• Excerpted text
• • •

But still – a politician, and so young?

“People call me a politician sometimes, and I’m at pains to correct them. I’m a political activist. I don’t consider myself a politician. A political activist is continually pursuing new issues, new agendas. I’m not coming into City Hall or into politics to become stagnant.”

When he first realised he was to become the Mayor of Belfast, how did he react ?

“I’d be telling lies if I didn’t say the knees began to wobble a bit, because they did. I knew that this is a heavily-scrutinised role. I ended up asking the party were they sure, and gave them about six or seven reasons why I thought they shouldn’t pick me and should pick someone else. But they gave me a rationale for it and gave me a bit of time to think about it. And I thought, I can do this. And I’d like to do it.  Besides, my da always told me ‘If you’re not nervous, if you’re not a bit scared, there’s something wrong.’”

Chairing official meetings was the most daunting prospect at first. It’s one thing to chair a meeting in the Short Strand, or even an internal party meeting, but City Hall was another matter.

“Then I got a copy of the Standing Orders for meetings and I found Standing Orders is a wee bit like the Special Powers Act – there’s that magical line at the end that pretty much overrules the whole Standing Orders. At the end it says basically that the final decision will be with the Lord Mayor. Once I knew that, I was a wee bit more settled, I knew the ball game then.”

Was his elevation greeted with much rejoicing in his community?

“They had this great cavalcade from City Hall over to the Strand. There’s actually a video of it on YouTube. The car and all these cars following behind me beeping their horns. When I pulled into the Strand there were banners and music blaring, neighbours and family and friends out on the street. A community like the Short Strand has lived in the shadow of what was one of the biggest industries in the world at one time, who have felt for so long removed, without a voice, and here they had one of their own, not only going into City Council, which was a fantastic achievement in itself, to give those people a voice, but going into the office of Lord Mayor of Belfast. That night I felt incredibly proud because I appreciated the significance of it, and I was only sorry that my grandparents weren’t there to see it.”

His first official job as Mayor was to see off some cyclists at the top of the Whiterock who were heading to Donegal to raise money for Irish-medium activities. Now he’s nearing the end, what, I ask him, was the best part? He’d really rather wait until the year’s over before judging.

• • •

• Records shown
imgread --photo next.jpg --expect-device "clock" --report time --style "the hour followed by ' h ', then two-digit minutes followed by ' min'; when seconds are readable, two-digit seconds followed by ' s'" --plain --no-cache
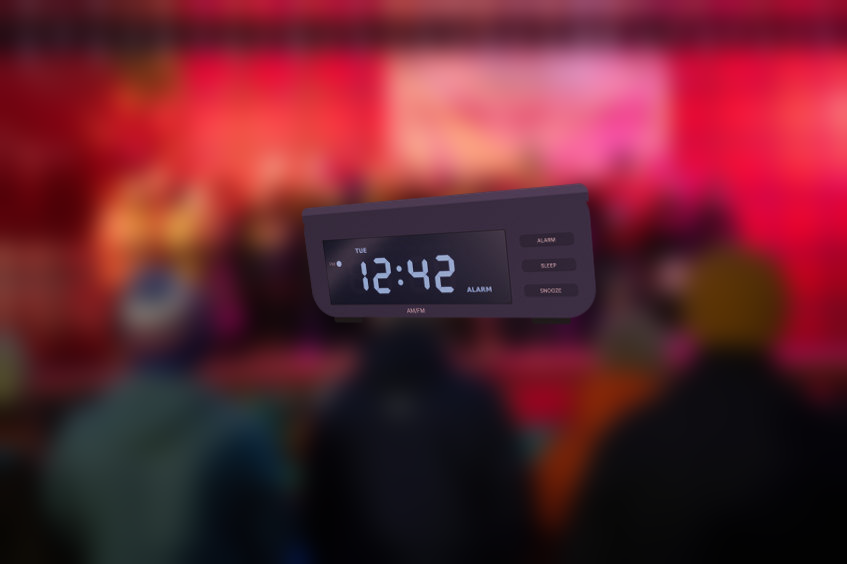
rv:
12 h 42 min
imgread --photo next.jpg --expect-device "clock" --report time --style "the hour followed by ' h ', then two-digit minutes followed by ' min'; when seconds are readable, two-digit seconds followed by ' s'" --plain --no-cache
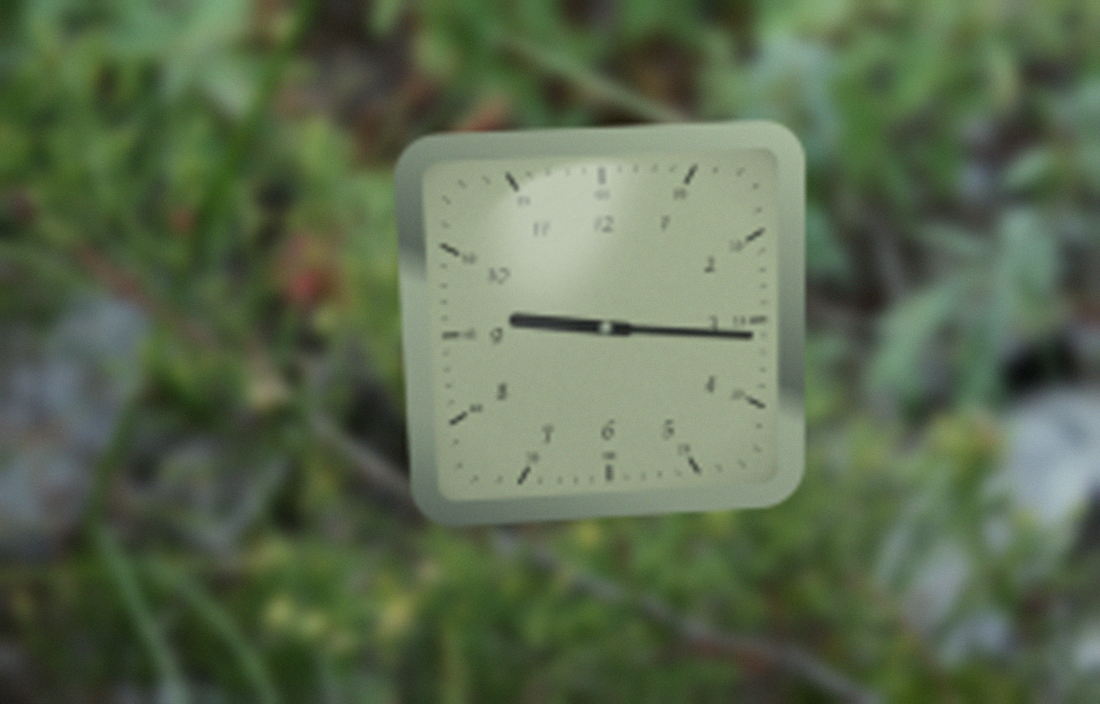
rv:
9 h 16 min
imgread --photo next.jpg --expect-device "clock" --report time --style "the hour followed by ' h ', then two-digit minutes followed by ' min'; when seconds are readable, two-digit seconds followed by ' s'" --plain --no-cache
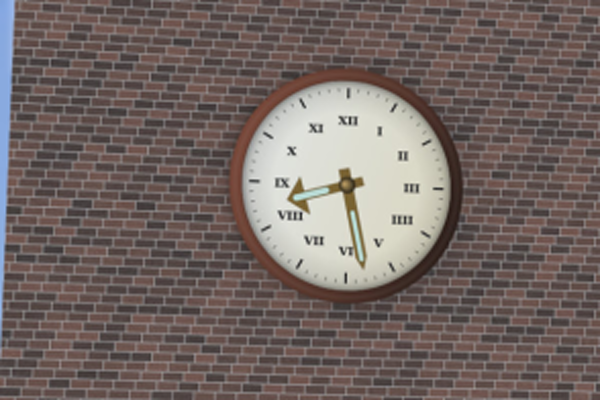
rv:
8 h 28 min
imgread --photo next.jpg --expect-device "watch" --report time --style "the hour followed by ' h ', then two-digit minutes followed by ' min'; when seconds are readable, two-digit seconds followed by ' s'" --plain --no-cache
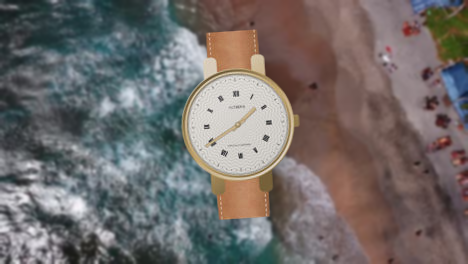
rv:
1 h 40 min
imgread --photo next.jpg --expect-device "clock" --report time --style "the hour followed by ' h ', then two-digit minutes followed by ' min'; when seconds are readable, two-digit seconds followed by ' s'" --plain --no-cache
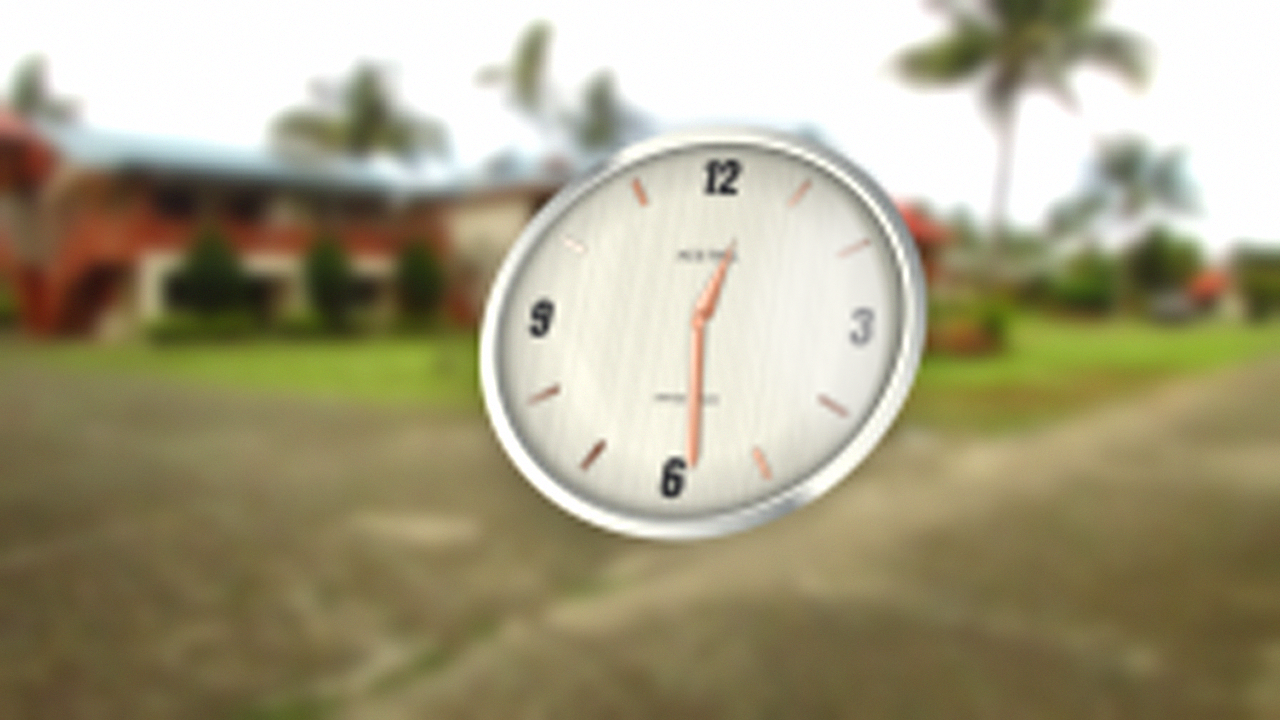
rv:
12 h 29 min
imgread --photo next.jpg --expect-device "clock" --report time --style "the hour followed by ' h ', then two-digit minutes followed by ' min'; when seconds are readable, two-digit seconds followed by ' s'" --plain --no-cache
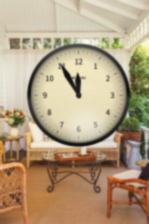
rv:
11 h 55 min
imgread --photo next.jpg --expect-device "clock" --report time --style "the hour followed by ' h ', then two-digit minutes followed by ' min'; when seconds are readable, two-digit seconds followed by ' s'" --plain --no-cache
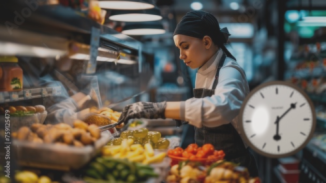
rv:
6 h 08 min
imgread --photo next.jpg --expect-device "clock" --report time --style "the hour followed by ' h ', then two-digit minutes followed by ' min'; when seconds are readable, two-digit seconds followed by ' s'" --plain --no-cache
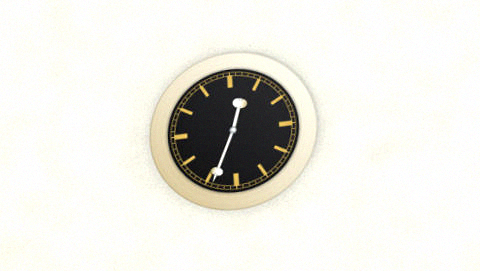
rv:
12 h 34 min
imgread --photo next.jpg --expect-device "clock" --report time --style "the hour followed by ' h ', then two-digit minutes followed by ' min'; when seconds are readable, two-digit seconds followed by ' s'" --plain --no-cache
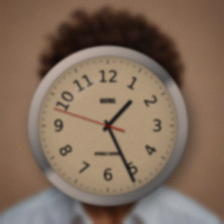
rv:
1 h 25 min 48 s
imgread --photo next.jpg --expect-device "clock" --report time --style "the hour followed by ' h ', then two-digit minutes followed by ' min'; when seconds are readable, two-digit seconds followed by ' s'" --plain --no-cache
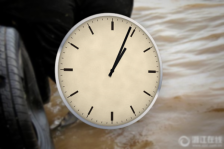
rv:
1 h 04 min
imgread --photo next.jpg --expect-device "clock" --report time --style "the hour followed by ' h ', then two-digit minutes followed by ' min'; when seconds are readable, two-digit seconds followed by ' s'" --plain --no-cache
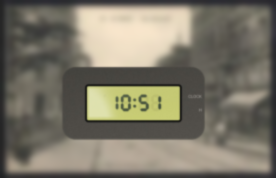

• • •

• Problems to solve
1. Reproduce the passage of the Belfast mayor interview starting at "But still –" and ending at "did he react ?".
2. In the Belfast mayor interview, what was his first official job as Mayor?

• Solutions to the exercise
1.
But still – a politician, and so young?

“People call me a politician sometimes, and I’m at pains to correct them. I’m a political activist. I don’t consider myself a politician. A political activist is continually pursuing new issues, new agendas. I’m not coming into City Hall or into politics to become stagnant.”

When he first realised he was to become the Mayor of Belfast, how did he react ?

2. Seeing off some cyclists at the top of the Whiterock who were heading to Donegal to raise money for Irish-medium activities.